▶ **Action item**
In the records below, find the line holding "table_cell [414, 132, 1122, 757]"; copy it and every line after it to the end, omitting all images.

▶ **Collection entries**
== == ==

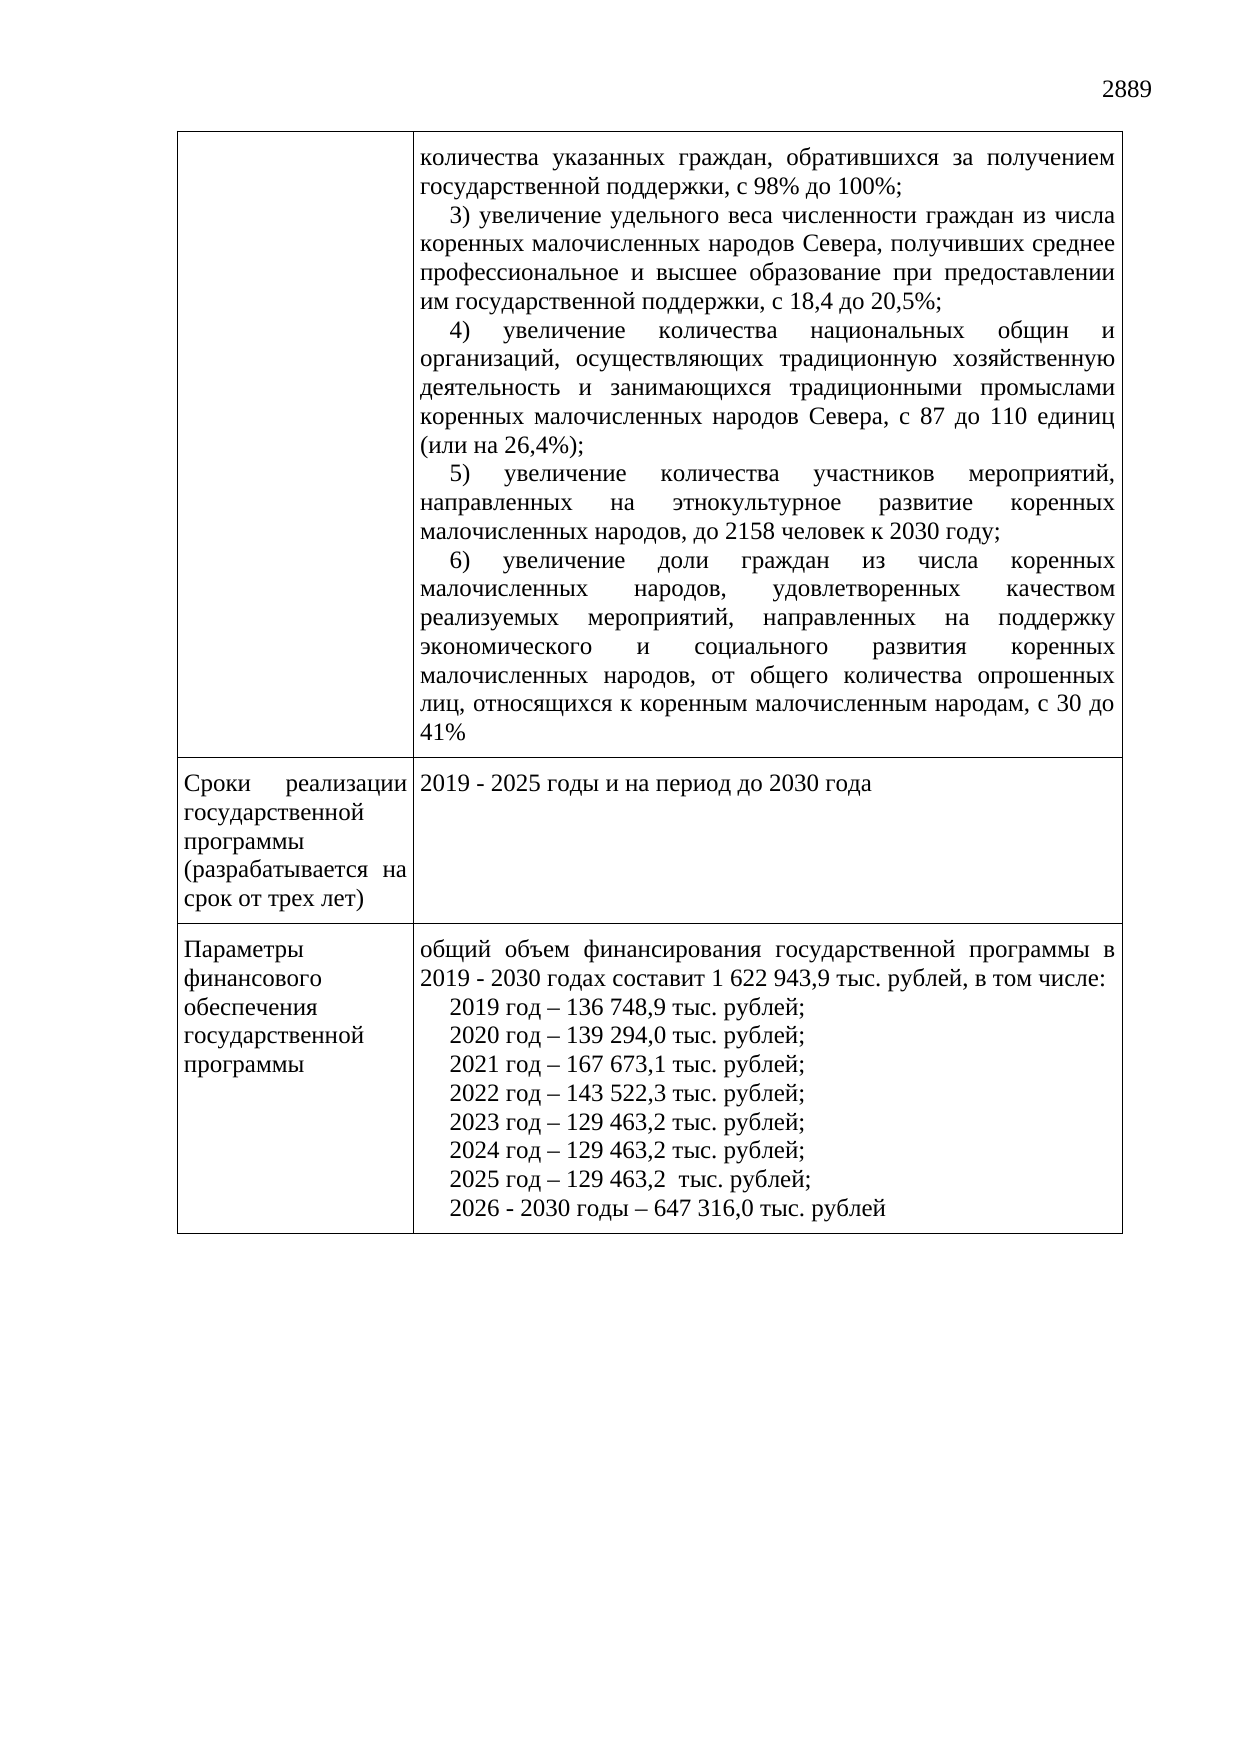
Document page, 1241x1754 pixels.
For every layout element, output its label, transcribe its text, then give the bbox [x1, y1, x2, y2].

table_cell Сроки реализации государственной программы (разрабатывается на срок от трех лет) [178, 758, 413, 923]
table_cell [414, 132, 1122, 757]
table_cell 2019 - 2025 годы и на период до 2030 года [414, 758, 1122, 923]
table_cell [178, 132, 413, 757]
table_cell Параметры финансового обеспечения государственной программы [178, 924, 413, 1232]
table_cell общий объем финансирования государственной программы в 2019 - 2030 годах составит 1 622 943,9 тыс. рублей, в том числе: 2019 год – 136 748,9 тыс. рублей; 2020 год – 139 294,0 тыс. рублей; 2021 год – 167 673,1 тыс. рублей; 2022 год – 143 522,3 тыс. рублей; 2023 год – 129 463,2 тыс. рублей; 2024 год – 129 463,2 тыс. рублей; 2025 год – 129 463,2 тыс. рублей; 2026 - 2030 годы – 647 316,0 тыс. рублей [414, 924, 1122, 1232]
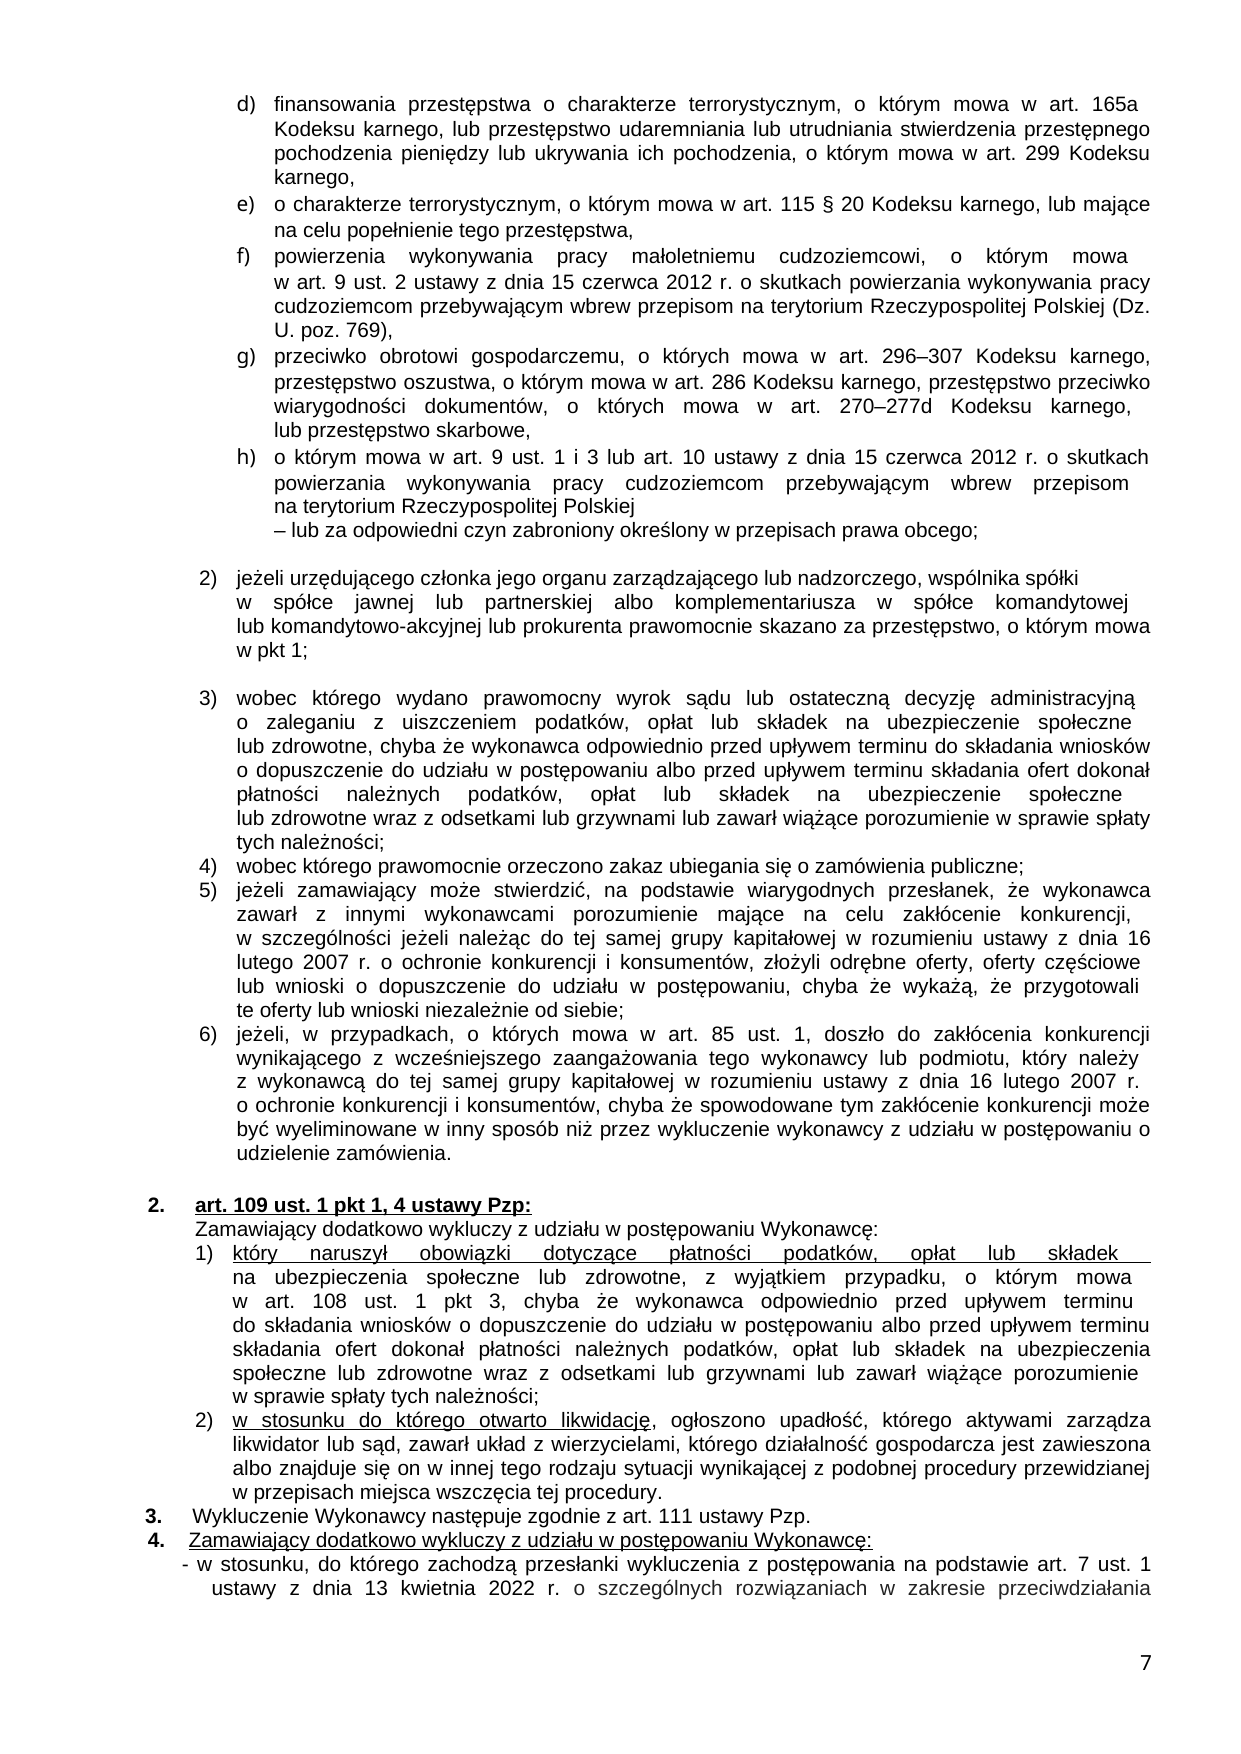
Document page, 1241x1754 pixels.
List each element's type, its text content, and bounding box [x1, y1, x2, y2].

== == ==

▶ **Written response**
table_cell [414, 132, 1122, 757]
table_cell 2019 - 2025 годы и на период до 2030 года [414, 758, 1122, 923]
table_cell [178, 132, 413, 757]
table_cell Параметры финансового обеспечения государственной программы [178, 924, 413, 1232]
table_cell общий объем финансирования государственной программы в 2019 - 2030 годах составит 1 622 943,9 тыс. рублей, в том числе: 2019 год – 136 748,9 тыс. рублей; 2020 год – 139 294,0 тыс. рублей; 2021 год – 167 673,1 тыс. рублей; 2022 год – 143 522,3 тыс. рублей; 2023 год – 129 463,2 тыс. рублей; 2024 год – 129 463,2 тыс. рублей; 2025 год – 129 463,2 тыс. рублей; 2026 - 2030 годы – 647 316,0 тыс. рублей [414, 924, 1122, 1232]
Document page, 1241x1754 pixels.
List each element's type, its text content, and bounding box [x1, y1, x2, y2].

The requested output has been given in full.